His mind was great and powerful, without being of the very first order; his penetration strong, though, not so acute as that of a Newton, Bacon, or Locke; and as far as he saw, no judgment was ever sounder. It was slow in operation, being little aided by invention or imagination, but sure in conclusion. Hence the common remark of his officers, of the advantage he derived from councils of war, where hearing all suggestions, he selected whatever was best; and certainly no General ever planned his battles more judiciously. But if deranged during the course of the action, if any member of his plan was dislocated by sudden circumstance, he was slow in re-adjustment. The consequence was, that he often failed in the field, and rarely against an enemy in station, as at Boston and York. He was incapable of fear, meeting personal dangers with the calmest unconcern. Perhaps the strongest feature in his character was prudence, never acting until every circumstance, every consideration, was maturely weighed; refraining if he saw a doubt, but, when once decided, going through with his purpose, whatever obstacles opposed. His integrity was most pure, his justice the most inflexible I have ever known, no motives of interest or consanguinity, of friendship or hatred, being able to bias his decision. He was, indeed, in every sense of the words, a wise, a good, and a great man. His temper was naturally high toned; but reflection and resolution had obtained a firm and habitual ascendancy over it. If ever, however, it broke its bonds, he was most tremendous in his wrath. In his expenses he was honorable, but exact; liberal in contributions to whatever promised utility; but frowning and unyielding on all visionary projects and all unworthy calls on his charity. His heart was not warm in its affections; but he exactly calculated every man’s value, and gave him a solid esteem proportioned to it. His person, you know, was fine, his stature exactly what one would wish, his deportment easy, erect and noble; the best horseman of his age, and the most graceful figure that could be seen on horseback. . . .

On the whole, his character was, in its mass, perfect, in nothing bad, in few points indifferent; and it may truly be said, that never did nature and fortune combine more perfectly to make a man great, and to place him in the same constellation with whatever worthies have merited from man an everlasting remembrance.

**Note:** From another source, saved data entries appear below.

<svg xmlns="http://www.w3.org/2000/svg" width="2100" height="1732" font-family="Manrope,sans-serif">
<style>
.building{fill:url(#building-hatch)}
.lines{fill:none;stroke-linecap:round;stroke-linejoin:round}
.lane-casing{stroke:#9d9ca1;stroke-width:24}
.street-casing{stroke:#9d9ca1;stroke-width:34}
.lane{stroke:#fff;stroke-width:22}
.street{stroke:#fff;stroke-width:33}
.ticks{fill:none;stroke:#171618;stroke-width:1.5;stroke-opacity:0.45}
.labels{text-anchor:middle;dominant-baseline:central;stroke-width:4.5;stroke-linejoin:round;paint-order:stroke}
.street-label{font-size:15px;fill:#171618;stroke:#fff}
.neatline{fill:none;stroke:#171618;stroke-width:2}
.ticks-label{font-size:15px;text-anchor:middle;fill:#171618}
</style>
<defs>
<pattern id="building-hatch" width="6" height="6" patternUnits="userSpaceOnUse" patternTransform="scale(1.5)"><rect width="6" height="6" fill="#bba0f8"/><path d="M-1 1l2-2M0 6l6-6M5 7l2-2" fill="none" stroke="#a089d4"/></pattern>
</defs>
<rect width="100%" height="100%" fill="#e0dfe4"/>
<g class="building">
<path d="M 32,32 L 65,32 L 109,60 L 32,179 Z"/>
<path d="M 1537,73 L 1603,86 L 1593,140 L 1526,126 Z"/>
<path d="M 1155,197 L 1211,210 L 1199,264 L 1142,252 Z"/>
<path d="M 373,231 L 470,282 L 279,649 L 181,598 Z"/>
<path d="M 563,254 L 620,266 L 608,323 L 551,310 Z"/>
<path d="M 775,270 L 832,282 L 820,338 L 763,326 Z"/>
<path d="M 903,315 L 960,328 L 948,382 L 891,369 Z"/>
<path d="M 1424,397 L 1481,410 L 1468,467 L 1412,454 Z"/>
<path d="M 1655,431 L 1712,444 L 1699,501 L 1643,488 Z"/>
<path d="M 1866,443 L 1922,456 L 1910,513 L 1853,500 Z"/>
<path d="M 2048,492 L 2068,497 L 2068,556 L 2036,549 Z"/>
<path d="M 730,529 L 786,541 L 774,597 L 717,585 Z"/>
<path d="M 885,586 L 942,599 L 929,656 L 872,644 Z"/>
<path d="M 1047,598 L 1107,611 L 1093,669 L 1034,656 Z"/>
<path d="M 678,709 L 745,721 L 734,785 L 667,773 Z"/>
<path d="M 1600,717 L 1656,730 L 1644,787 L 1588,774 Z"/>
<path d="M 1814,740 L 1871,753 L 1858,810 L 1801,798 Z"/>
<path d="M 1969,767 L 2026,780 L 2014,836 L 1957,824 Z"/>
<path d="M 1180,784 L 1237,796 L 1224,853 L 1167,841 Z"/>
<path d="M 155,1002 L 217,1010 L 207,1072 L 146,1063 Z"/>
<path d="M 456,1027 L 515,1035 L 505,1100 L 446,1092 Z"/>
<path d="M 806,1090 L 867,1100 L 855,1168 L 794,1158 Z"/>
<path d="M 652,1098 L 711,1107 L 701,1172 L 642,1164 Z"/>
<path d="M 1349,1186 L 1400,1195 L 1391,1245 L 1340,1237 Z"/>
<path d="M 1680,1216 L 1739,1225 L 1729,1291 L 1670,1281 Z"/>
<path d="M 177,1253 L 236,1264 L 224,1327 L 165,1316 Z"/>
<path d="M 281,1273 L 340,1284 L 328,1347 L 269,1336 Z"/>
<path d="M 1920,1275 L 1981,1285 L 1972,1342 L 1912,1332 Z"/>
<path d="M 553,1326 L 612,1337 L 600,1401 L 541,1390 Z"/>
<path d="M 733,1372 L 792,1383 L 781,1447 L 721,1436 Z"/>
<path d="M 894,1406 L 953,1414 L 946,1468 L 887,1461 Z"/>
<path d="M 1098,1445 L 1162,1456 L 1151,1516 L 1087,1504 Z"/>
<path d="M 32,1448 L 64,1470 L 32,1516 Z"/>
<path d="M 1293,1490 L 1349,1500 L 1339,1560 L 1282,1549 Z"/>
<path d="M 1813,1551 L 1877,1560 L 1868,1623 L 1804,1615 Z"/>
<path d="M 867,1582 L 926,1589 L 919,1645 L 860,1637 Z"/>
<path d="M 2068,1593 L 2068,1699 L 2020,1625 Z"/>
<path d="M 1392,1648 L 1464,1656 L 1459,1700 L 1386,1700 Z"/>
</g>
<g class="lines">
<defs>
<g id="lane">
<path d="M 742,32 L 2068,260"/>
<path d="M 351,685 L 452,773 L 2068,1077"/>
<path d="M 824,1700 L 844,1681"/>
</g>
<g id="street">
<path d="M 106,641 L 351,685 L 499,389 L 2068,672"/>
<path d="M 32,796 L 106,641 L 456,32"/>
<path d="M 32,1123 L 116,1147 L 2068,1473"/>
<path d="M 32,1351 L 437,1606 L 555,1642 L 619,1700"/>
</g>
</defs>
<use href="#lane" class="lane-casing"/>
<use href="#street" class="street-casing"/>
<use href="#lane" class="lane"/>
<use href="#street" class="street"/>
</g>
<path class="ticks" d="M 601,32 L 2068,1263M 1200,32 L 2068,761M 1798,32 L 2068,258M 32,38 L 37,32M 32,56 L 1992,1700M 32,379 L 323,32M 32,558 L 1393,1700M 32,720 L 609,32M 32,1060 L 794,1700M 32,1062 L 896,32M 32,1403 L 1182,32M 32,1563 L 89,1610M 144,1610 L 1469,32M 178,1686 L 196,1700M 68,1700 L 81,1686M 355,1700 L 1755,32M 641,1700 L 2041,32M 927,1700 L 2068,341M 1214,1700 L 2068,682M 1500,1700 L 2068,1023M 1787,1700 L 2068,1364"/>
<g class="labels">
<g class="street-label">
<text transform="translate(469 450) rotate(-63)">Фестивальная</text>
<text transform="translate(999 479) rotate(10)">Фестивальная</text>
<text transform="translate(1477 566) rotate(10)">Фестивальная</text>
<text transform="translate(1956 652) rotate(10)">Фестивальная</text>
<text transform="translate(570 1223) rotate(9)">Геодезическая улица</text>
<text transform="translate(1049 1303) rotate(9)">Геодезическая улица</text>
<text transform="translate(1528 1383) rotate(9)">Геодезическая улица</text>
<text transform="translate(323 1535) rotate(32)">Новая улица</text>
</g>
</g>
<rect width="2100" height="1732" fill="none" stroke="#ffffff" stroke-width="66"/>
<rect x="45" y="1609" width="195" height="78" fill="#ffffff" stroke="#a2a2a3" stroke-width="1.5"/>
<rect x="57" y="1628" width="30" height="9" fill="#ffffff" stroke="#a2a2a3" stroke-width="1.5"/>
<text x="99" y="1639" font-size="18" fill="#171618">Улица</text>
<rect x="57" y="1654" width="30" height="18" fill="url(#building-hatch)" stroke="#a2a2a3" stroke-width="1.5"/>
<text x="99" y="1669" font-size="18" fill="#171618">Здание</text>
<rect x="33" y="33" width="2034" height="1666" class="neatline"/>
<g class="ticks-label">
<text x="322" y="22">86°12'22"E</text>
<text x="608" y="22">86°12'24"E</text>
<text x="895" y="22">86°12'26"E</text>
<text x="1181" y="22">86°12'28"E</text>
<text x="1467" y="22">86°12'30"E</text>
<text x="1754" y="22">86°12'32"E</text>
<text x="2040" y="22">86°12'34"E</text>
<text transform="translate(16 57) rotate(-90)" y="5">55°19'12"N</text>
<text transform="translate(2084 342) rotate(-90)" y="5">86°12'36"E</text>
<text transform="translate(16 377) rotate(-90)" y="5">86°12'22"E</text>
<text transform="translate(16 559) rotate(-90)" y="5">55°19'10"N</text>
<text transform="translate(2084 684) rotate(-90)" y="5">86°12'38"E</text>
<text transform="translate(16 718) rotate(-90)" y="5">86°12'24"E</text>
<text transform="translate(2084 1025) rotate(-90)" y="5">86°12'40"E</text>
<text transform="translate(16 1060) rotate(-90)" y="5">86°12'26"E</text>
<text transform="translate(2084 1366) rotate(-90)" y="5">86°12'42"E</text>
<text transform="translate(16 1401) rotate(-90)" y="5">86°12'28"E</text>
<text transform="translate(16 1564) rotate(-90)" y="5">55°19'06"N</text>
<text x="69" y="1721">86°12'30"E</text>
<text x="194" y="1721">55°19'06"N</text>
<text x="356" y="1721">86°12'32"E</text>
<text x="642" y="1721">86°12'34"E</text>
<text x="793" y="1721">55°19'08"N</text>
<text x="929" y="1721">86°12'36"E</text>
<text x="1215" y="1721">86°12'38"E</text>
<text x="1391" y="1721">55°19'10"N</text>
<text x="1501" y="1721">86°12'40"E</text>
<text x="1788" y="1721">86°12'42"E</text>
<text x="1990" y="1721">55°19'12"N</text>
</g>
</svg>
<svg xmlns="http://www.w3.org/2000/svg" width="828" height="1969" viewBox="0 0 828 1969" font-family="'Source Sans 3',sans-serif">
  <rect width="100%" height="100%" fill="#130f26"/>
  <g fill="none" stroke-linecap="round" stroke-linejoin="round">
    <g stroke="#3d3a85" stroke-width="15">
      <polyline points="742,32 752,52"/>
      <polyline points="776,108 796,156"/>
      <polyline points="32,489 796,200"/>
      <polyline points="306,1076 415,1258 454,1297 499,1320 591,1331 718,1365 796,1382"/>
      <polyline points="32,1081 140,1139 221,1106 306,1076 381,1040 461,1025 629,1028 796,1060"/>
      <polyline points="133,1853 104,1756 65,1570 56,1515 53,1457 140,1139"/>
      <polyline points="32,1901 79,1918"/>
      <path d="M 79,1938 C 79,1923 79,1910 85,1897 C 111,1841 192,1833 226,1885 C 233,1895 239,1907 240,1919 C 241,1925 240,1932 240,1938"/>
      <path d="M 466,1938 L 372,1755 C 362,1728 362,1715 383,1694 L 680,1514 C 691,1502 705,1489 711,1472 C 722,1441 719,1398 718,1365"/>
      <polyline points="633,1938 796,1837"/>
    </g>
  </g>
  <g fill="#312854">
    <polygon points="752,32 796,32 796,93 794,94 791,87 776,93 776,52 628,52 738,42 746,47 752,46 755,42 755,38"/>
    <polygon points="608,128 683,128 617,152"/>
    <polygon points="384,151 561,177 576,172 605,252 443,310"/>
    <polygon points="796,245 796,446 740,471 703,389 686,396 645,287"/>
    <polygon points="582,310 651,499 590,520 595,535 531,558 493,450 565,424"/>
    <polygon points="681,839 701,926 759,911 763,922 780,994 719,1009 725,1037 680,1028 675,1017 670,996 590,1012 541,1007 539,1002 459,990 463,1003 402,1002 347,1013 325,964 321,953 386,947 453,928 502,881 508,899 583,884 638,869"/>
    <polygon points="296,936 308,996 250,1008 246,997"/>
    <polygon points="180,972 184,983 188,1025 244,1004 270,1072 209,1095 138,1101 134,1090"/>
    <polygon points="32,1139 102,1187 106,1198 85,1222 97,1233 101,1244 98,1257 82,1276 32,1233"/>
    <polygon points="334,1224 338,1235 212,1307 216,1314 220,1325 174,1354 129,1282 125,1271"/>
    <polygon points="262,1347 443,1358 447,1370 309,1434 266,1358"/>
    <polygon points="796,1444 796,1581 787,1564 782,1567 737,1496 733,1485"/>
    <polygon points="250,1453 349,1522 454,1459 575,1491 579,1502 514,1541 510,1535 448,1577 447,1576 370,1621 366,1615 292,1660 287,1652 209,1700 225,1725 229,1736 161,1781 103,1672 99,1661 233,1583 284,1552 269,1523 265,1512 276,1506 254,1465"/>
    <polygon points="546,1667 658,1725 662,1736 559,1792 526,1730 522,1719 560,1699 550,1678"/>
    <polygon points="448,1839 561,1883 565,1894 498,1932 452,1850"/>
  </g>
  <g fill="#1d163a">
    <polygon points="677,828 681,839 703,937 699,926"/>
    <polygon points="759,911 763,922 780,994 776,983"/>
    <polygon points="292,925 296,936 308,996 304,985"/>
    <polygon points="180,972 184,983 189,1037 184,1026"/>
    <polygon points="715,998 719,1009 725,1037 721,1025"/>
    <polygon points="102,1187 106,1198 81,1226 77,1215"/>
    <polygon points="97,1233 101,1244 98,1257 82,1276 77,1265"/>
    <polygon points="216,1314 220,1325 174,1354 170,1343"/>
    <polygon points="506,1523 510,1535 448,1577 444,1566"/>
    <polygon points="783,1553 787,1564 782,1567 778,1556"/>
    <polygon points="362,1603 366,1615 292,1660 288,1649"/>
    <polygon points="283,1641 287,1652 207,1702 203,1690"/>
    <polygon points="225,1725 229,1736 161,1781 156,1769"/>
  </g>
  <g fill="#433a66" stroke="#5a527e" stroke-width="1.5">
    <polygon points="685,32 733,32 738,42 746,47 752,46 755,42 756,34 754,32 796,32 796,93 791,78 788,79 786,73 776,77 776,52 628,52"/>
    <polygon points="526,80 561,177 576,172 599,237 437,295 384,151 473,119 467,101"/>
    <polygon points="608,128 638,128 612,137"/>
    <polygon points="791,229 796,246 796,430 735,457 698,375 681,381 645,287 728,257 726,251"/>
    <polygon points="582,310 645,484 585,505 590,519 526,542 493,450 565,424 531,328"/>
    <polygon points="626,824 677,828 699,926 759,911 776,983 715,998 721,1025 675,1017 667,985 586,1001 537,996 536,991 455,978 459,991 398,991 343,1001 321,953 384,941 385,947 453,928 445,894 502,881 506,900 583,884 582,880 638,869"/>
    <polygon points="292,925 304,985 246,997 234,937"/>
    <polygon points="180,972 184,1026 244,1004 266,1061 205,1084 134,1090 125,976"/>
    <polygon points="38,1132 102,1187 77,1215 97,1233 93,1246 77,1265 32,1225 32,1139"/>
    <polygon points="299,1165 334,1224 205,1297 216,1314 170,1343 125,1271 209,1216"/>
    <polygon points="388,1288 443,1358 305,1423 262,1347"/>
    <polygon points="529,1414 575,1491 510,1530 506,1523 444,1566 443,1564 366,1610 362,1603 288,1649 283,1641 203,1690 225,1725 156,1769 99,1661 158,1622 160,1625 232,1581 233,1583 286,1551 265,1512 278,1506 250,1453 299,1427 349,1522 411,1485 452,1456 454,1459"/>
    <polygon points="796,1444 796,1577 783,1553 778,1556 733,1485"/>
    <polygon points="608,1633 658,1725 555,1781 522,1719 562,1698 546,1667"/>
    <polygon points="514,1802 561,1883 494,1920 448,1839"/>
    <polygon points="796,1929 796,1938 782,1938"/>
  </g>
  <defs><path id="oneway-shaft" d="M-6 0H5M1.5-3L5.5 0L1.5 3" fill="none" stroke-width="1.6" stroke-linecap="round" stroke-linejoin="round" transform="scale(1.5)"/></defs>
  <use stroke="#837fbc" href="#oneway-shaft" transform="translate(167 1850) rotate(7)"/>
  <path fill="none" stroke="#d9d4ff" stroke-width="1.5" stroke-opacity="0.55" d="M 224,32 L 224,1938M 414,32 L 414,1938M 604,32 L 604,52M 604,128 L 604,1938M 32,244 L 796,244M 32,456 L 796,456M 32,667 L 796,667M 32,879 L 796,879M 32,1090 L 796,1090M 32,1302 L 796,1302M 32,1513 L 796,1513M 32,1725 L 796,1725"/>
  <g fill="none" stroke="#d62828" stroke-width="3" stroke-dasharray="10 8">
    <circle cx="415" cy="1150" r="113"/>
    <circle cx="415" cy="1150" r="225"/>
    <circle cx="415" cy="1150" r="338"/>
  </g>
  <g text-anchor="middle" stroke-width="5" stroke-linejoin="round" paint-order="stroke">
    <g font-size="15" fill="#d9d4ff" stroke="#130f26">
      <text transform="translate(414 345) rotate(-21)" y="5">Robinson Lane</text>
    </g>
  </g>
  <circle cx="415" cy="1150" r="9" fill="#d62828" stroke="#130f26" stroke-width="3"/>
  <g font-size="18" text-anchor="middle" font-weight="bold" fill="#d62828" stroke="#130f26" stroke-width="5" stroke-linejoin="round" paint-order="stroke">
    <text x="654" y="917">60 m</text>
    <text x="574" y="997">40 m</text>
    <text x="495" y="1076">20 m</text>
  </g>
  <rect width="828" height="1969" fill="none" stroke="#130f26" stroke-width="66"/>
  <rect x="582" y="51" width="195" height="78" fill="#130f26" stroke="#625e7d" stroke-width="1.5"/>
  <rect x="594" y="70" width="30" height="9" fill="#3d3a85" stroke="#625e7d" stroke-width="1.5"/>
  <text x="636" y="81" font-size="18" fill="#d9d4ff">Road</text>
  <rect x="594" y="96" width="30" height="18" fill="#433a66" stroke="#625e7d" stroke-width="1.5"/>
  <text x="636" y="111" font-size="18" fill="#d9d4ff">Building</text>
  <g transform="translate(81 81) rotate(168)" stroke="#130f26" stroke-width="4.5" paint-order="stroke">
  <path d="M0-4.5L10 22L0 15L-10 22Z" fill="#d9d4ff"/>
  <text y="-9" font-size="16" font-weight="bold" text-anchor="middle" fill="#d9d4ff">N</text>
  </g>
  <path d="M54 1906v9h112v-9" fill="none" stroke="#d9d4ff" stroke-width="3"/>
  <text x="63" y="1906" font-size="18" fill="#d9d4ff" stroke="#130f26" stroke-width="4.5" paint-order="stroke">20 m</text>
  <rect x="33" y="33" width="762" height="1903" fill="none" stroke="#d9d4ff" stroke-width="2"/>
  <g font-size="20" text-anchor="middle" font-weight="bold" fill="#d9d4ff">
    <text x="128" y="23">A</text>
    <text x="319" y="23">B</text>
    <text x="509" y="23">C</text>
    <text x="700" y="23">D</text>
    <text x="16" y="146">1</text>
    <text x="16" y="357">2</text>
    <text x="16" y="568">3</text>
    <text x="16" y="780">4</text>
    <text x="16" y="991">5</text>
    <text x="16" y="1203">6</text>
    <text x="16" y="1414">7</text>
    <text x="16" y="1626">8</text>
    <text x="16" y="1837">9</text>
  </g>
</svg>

For his was the singular destiny and merit, of leading the armies of his country successfully through an arduous war, for the establishment of its independence; of conducting its councils through the birth of a government, new in its forms and principles, until it had settled down into a quiet and orderly train; and of scrupulously obeying the laws through the whole of his career, civil and military, of which the history of the world furnishes no other example. . . .

We knew his honesty …

I felt on his death, with my countrymen, that verily a great man hath fallen this day in Israel.” (3)

(1) See:; and Stockwell, Ph.D., “Thomas Jefferson” (Mount Vernon Digital Encyclopedia),
(3) Jefferson to Dr. Walter Jones, January 2, 1814, ME 14:48-52.